The Consumer Product Safety Commission has reported that in the past five years, eight deaths were related to accidentally ingesting the liquid detergent pods. Of those eight deaths, six were suffered by adults with dementia and two by children. This information was made public only after Consumer Reports filed a Freedom of Information Act request with the CPSC. Five of the related dementia deaths occurred in the US and one in Canada.

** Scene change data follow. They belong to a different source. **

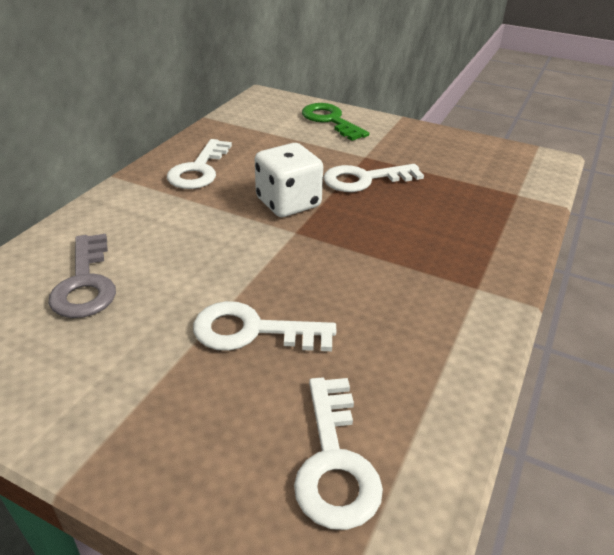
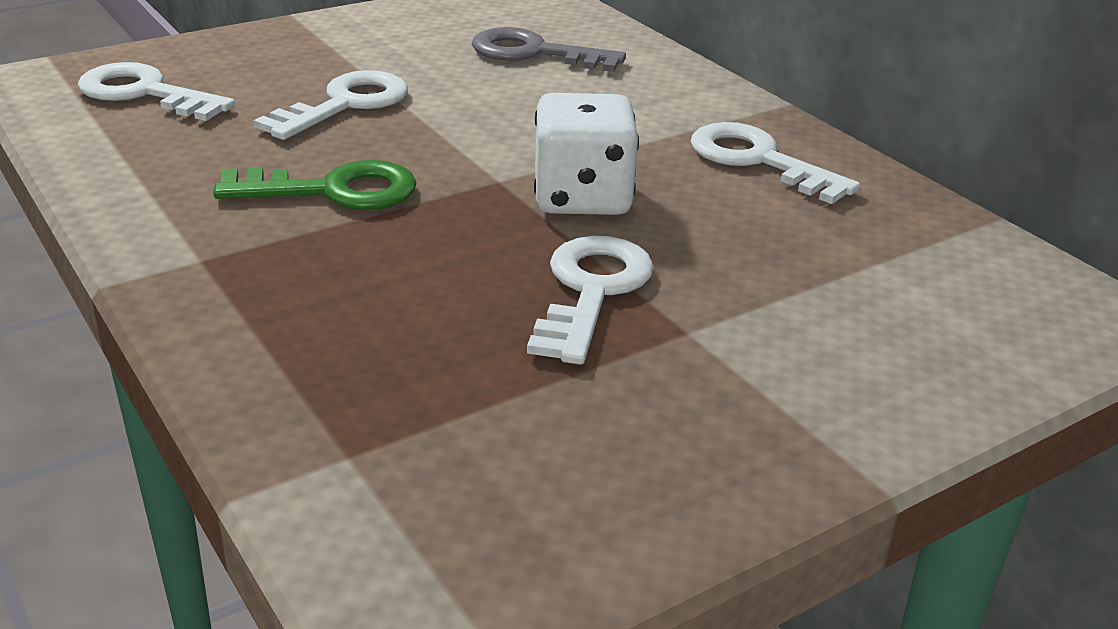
camera: 120 degrees right, 5 degrees down
green key [302,103,369,141] -> green key moved to [213,160,417,210]

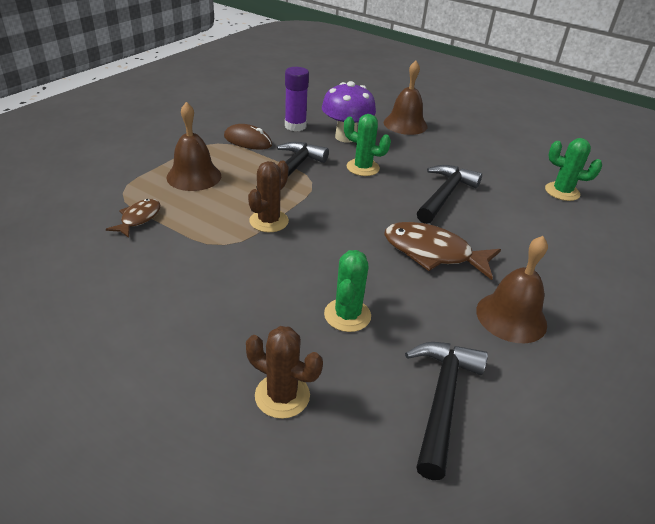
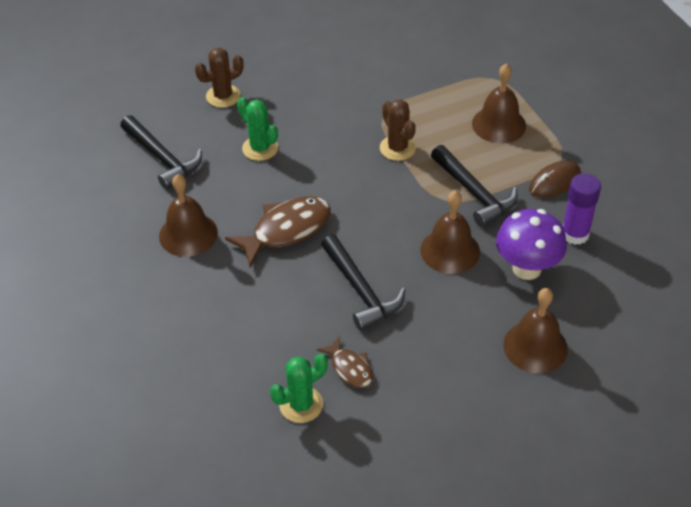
camera: 125 degrees right, 10 degrees up
brown fish [106,199,161,238] -> brown fish moved to [317,336,373,388]
green cactus [344,114,391,176] -> brown bell [420,191,480,274]

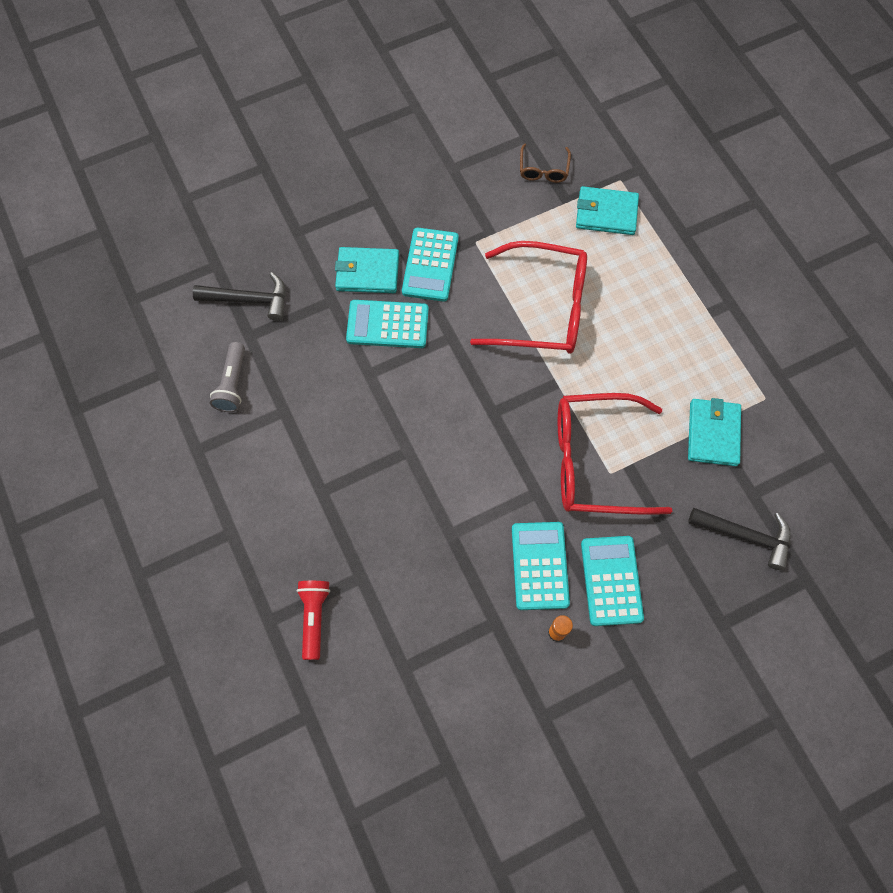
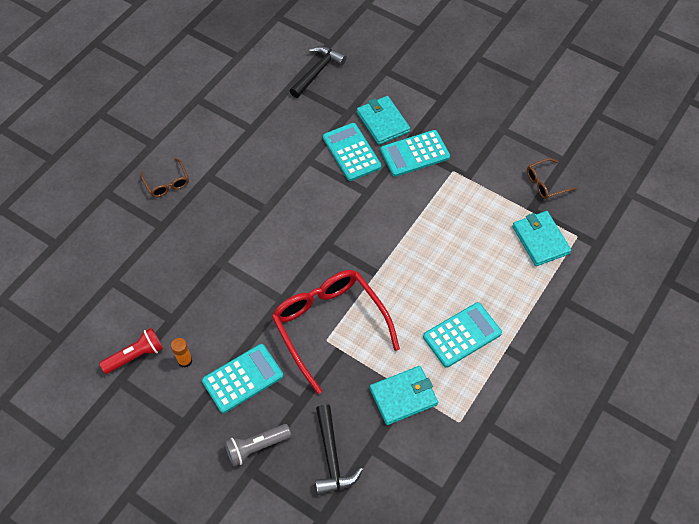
camera: 60 degrees right, 10 degrees down
black hammer [193,272,286,321] -> black hammer turned 120 degrees counterclockwise [290,46,347,98]
grey flashlight [210,342,245,412] -> grey flashlight moved to [224,424,291,467]
red flashlight [296,581,330,660] -> red flashlight moved to [99,328,163,374]
red glasses [470,241,587,354] -> none
turquoise calculator [512,522,570,610] -> turquoise calculator moved to [423,302,502,368]
none -> brown glasses [140,158,189,197]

The liquid detergent pods are bright, soft, spongy little packets that appear very similar to candy and playthings and thereby attract both children and adults with dementia. Exposure to water, wet hands and even saliva can dissolve the pods and release the very concentrated and potentially toxic liquids. Laundry pods debuted as a product in 2012, and shortly thereafter, CR began to request that manufacturers make the packets safer. CR’s stance on the issue was to advise that the pods should not be present in households where children under the age of 6 might have access to them. Although some changes to both the product and the packaging have been made over the intervening years, the pods continue to present a very serious health risk.
James Dickerson, Ph.D., chief scientific officer at Consumer Reports, states “As a result of this new data from the CPSC highlighting the potential risks of laundry detergent pods to adults with dementia, we are amending our advice and recommending that family members caring for anyone who is cognitively impaired not keep pods in the home.” Dickerson goes on to state, “We also continue to believe that manufacturers should modify the appearance of laundry packets, so they do not look like candy.”
Please note that the information published in recent articles about the detergent pods all seems to reference laundry detergent pods, but we believe that the information does apply across the board to also include other types of detergent pods, such as dishwasher detergent pods.